**SUPPLIED PASSAGE**.

----

DEAR FAMILY: My brother has always had a temper but he's gotten worse in the last few years.
He is one of those people who always blames everyone else for making him mad. He has become very critical and negative about everything and everyone. He's had so many jobs I couldn't begin to count them and there was always the same story -- he would get mad at his boss or a co-worker over something he thinks they did to him. I thought that when he finally took early retirement that it would be better, but now he doesn't have any money because of them cheating him out of his rightful retirement.
His grown children avoid him. It was so bad for them when they were kids that both of them left home as soon as they graduated from high school, and his son never comes home. My sister-in-law is this quiet mousy woman who just looks totally beaten down. She was always quiet but now she just looks like she would break if you said the wrong thing. I have tried to be friends with her but she doesn't like to go out. I'm certain she never says anything to my brother about his temper.
Our elderly mother is in the last stages of her cancer and is dying. He has been saying ugly things about the doctors and has run off two of the women who were caring for her because of his mouth. I am worried that when she dies he's going to be even worse. I have enough on my plate without having to work around him, too. Is there anything that I can do to help him? I do love him but there are lots of times I just really don't like him or the way he talks and acts. -- STUCK ON ANGER
DEAR STUCK: Anger itself is a normal emotion; however, when it gets out of control, as you have described, it can be most destructive. I believe that anger management has to start with the questions, "Does your brother believe he has an anger problem?" and "Does he want to get better?" If the answer to both is "yes" then lots can be done to help him, but if the answer to either is "no" then nothing can be done to help your brother. Some people enjoy their anger and live a life wherein they use their anger to control and intimidate others. Of course, as you so clearly observe, they never "win" because normal people will avoid them.

----

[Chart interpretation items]
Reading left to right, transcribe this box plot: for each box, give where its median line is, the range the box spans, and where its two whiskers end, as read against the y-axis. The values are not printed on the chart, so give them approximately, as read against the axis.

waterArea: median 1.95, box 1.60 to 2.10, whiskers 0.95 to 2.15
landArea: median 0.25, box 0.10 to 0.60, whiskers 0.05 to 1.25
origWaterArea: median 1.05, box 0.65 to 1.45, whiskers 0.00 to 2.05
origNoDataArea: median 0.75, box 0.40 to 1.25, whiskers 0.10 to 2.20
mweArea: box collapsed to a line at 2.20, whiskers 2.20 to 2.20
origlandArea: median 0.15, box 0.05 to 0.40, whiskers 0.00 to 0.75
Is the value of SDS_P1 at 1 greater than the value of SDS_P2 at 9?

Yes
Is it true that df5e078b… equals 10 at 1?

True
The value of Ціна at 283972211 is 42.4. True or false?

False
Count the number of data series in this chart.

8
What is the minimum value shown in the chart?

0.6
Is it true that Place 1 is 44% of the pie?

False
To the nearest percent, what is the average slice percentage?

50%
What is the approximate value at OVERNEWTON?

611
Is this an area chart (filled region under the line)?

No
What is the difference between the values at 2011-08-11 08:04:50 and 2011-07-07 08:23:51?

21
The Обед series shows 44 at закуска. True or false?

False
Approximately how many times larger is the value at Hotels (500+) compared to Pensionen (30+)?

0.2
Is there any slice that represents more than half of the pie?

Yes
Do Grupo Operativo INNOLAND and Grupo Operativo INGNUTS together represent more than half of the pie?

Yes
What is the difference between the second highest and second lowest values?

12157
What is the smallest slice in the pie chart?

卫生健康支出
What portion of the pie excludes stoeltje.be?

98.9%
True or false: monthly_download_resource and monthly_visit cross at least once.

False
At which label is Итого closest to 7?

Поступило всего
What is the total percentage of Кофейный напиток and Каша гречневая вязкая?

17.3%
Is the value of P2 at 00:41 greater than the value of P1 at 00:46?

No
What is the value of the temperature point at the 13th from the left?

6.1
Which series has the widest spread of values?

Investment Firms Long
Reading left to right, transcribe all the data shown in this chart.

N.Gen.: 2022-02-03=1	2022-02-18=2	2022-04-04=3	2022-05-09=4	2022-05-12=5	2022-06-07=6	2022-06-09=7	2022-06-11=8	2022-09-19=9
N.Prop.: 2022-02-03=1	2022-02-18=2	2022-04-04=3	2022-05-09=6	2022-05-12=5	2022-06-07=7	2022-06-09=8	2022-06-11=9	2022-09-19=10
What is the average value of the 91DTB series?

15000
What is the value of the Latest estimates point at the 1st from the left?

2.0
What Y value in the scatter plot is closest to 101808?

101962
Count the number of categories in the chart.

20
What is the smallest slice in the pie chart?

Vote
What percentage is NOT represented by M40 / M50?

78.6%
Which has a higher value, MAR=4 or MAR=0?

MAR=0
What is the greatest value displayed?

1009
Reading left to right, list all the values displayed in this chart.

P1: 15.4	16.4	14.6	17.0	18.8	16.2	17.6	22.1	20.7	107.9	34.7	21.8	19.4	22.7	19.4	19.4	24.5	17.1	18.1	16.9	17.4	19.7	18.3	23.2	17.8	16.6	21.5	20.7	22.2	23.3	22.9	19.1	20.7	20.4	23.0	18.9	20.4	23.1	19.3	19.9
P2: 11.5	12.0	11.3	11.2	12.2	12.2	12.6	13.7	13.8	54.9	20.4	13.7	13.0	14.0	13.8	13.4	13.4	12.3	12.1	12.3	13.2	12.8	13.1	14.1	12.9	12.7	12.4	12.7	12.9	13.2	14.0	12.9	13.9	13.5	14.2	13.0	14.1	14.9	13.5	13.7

----

**YOUR TASKS**.
a. Return the portion of the advice column about the angry brother starting at "His grown children" and ending at "about his temper.".
b. Resume the advice column about the angry brother from the point at which it stops.
None of the items is needed for this work.

**ANSWERS TO EACH TASK**.
a.
His grown children avoid him. It was so bad for them when they were kids that both of them left home as soon as they graduated from high school, and his son never comes home. My sister-in-law is this quiet mousy woman who just looks totally beaten down. She was always quiet but now she just looks like she would break if you said the wrong thing. I have tried to be friends with her but she doesn't like to go out. I'm certain she never says anything to my brother about his temper.

b.
Let us assume that your brother answers "yes" to both questions. I like to start by separating out that which is more biologically/genetically based from that which is behavior or "choice."
Was there alcoholism or depression in your family of origin? Were there others in your family of origin who were angry, negative, or who had a temper? Those are clues to a biological basis for anger. With or without a family history, anger in males is often associated with depression. That is, an angry, critical, negative male is often experiencing depression. Common symptoms of male depression include: anger and frustration; violent abusive behavior; losing weight without trying; taking risks (such as reckless driving and extramarital sex); loss of concentration; isolation from family and friends; avoiding pleasurable activities; fatigue; loss of interest in work, hobbies and sex; alcohol or substance abuse; misuse of prescription medication; and thoughts of suicide. The biologic sources are commonly treated with an anti-depressant. Your brother could see his family doctor for a referral to a psychiatrist for appropriate medication management.
That part of anger which is related to "behavior" is most efficiently addressed by a trained professional therapist who can help identify triggers and then help develop healthy appropriate responses. The counselor can also help him identify and implement coping techniques to help him calm himself before responding. There is lots that can be done to help with anger management if a person wants the help. Encourage your brother to seek help.